As the economic data moves along to cover the global lockdown, they are telling a story at least as alarming as analysts had feared. On Wednesday the horrors related to US output and retail sales, and UK retail sales. The light relief came from Australia’s employment data, which were better than expected.
The first ecostat to make investors sit up was the New York Federal Reserve’s Empire State Manufacturing Index. In line with the modern fashion it “plunged” 57 points in April and “plummeted” to a record low of -78.2. Next up were the US retail sales numbers for March. They fell 8.7% on the month and were 6.2% below March 2019. The monthly declines were the biggest since 1946. (The US Census Bureau insisted that the incomplete data did “meet publication standards” but it in saying so it flagged the possibility that this month’s figures will not.)
Then came the Fed’s data for industrial production and capacity utilisation. Manufacturing output fell 6.3% and “most major industries posted decreases. The broader industrial production, which includes mining and energy, was down by a monthly 5.4%. The NAHB’s Housing Market Index followed and it “plunged” to the lowest level since 2012. The final offering from the States was the Federal Reserve’s Beige Book survey of the US economy, produced to enlighten members of the Federal Open Market Committee ahead of their meeting on 28-29 April. It noted that “economic activity contracted sharply and abruptly” and that “employment declined in all districts, steeply in many cases”. The US dollar was nevertheless the top performer among the major currencies, a haven for those worried by the US data and the IMFs’ earlier bleak outlook. It strengthened by a cent and a quarter against sterling.
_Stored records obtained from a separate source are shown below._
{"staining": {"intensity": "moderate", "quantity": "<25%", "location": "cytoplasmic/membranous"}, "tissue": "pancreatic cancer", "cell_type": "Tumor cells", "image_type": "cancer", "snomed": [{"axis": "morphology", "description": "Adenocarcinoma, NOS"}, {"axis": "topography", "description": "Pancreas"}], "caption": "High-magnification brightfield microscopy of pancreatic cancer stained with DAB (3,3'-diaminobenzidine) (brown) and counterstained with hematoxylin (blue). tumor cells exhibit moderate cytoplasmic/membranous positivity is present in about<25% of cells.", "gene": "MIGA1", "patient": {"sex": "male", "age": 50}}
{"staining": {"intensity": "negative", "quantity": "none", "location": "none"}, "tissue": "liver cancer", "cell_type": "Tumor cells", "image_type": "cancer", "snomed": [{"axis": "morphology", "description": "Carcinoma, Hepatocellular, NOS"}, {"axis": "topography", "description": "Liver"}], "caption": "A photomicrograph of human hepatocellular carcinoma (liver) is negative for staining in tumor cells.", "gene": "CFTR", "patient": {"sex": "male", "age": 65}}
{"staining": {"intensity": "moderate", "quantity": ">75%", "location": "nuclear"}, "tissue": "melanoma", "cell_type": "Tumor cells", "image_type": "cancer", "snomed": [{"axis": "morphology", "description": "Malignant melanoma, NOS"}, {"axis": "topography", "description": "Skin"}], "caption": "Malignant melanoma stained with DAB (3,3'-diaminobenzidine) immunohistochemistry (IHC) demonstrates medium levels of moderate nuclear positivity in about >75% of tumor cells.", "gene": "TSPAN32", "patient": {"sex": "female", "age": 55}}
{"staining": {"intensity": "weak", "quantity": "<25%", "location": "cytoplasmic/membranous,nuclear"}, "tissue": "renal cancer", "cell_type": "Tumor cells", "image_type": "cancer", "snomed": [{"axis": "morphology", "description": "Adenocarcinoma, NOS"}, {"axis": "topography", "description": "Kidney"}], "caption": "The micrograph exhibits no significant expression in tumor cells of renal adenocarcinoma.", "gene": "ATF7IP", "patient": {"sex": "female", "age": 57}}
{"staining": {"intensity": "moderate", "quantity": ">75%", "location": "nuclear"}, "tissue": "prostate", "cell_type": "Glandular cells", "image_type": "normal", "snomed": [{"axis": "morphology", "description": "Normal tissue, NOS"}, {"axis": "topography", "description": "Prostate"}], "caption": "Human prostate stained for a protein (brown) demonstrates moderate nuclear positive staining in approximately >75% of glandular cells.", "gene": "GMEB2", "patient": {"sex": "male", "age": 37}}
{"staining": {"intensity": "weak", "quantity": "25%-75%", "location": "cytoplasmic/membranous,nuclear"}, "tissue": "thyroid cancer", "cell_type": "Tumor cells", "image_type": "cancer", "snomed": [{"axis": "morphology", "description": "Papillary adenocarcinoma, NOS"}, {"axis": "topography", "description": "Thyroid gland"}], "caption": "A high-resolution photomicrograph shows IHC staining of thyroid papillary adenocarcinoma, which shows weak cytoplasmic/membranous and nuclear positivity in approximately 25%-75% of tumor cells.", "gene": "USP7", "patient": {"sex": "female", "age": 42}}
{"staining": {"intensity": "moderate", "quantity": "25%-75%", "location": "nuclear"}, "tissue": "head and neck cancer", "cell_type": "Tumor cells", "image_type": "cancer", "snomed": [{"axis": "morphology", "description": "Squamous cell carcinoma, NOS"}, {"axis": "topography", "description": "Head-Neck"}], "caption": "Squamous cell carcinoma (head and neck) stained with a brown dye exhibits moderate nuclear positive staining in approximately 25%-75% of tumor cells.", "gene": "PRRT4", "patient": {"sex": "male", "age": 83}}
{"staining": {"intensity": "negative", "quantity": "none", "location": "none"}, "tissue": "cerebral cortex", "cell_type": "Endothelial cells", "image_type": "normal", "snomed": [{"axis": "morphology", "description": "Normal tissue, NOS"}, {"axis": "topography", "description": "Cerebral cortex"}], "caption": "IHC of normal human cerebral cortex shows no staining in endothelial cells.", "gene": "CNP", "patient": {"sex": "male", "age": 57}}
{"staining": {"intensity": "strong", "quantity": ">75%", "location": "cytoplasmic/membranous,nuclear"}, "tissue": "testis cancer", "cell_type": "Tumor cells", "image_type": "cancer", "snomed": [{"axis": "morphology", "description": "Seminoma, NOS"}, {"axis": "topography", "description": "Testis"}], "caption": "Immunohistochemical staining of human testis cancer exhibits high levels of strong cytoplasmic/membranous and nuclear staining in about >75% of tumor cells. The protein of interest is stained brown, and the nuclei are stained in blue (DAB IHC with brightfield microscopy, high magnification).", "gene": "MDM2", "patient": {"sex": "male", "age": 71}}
The British Retail Consortium reported overnight that March brought “the worst decline in retail sales on record”. “Hundreds of thousands of jobs are at risk within these [bricks-and-mortar non-food retail] companies and their supply chains.
Sterling was not unduly worried. It lost out by around 0.25% to the safe-haven yen and franc and was roughly steady against the euro, averaging a 0.2% gain for the day.
Paradoxically, the Australian dollar was not unduly chirpy about the March employment data, which was considerably better than forecast. Instead of losing 40k jobs the economy added 6k and the uptick in unemployment from 5.1% to 5.2% was easier on the eye than the predicted 5.5%. Yet the Aussie remained under pressure as a result of the risk-off mood and it lost the thick end of two cents to sterling. Once again the Norwegian krone drew the short straw as WTI crude drifted below $20. In three days it has fallen 3.7%.
Potentially the most interesting ecostats ahead of the weekend will be tomorrow’s first quarter gross domestic product figures from China. The market consensus is for a 10% quarterly contraction, with March retail sales down by 10% on the year.
There is nothing special among today’s data. German inflation is irrelevant, Euroland industrial production in February is a historical footnote and initial US jobless claims in the United States will be huge for a fourth week, perhaps five million or more.
Other than the Chinese data there is nothing of any consequence on Friday’s agenda.